Here’s the thing, dear readers. We love you, we really love you. But sometimes, you get a little worked up about some of our posts and say things that are mean or hurtful. In an effort to make the comments threads attached to our posts more civil, we have decided to debut a strict and clear commenting policy that applies to all posts on this site. It is printed in full below. We have also created a dedicated page where you can see it at any time, which you can access from the top of any page on this site.
The Thrill, like any blog, encourages its readers to utilize the commenting function to discuss or criticize posts. For the most part, we trust that the intelligence of the Kenyon community will prevail, but we know that the comments section can become the WordPress equivalent of an allstu war. The following types of comments will be moderated:
- Comments that are libelous. In other words, don’t make untrue statements about people who are still alive.
- Comments that use excessive profanity or expletives. As a general rule, if your profanity overwhelms your point, you’ll get moderated.
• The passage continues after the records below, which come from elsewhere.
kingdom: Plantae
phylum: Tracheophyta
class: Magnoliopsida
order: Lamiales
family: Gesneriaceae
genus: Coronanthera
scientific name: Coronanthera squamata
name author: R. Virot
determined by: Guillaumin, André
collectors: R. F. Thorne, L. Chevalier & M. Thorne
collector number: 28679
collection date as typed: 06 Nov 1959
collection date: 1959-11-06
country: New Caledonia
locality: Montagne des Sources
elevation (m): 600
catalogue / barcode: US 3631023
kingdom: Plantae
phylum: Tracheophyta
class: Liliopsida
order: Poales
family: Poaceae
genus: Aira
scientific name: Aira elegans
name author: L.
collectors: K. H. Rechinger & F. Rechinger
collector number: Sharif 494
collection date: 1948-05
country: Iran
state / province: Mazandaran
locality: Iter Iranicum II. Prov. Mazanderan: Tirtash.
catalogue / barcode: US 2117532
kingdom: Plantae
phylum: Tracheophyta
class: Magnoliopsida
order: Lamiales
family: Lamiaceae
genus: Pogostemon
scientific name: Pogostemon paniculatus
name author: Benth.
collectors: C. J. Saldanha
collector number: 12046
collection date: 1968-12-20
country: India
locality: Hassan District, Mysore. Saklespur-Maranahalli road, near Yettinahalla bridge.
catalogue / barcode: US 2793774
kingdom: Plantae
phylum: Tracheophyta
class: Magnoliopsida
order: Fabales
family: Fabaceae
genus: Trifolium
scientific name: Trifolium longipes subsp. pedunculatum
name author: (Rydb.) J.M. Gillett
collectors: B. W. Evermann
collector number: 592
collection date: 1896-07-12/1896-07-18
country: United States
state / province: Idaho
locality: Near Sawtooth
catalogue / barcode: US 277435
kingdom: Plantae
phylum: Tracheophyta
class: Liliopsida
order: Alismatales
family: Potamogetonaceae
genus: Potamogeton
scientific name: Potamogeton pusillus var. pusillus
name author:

- Comments that direct a personal attack on another person on campus. Ad hominem attacks on members of the Kenyon community, even if they are not technically libelous, will be reviewed and almost always moderated. Attacking the author of the post is more acceptable, as long as your attacks have to do with the contents of said post, not the writer’s personal life or character.
- Comments that constitute only self-promotion. No spam or ads.
- Comments that are discriminatory. Any comment that maligns people of a certain gender, sexual orientation or socioeconomic background or any racial, ethnic or religious groups will be moderated immediately, as will comments that include discriminatory statements against persons with disabilities.
We reserve the right to moderate any comments we deem inappropriate, but will mostly moderate comments that fit into the above categories.
Moderating is not the same as deleting, because we don’t want to give the impression that the offensive comment never existed. When a comment is moderated, an editor replaces the offending content with a note explaining the reason behind the moderation, such as “This comment has been moderated for excessively vulgar language.”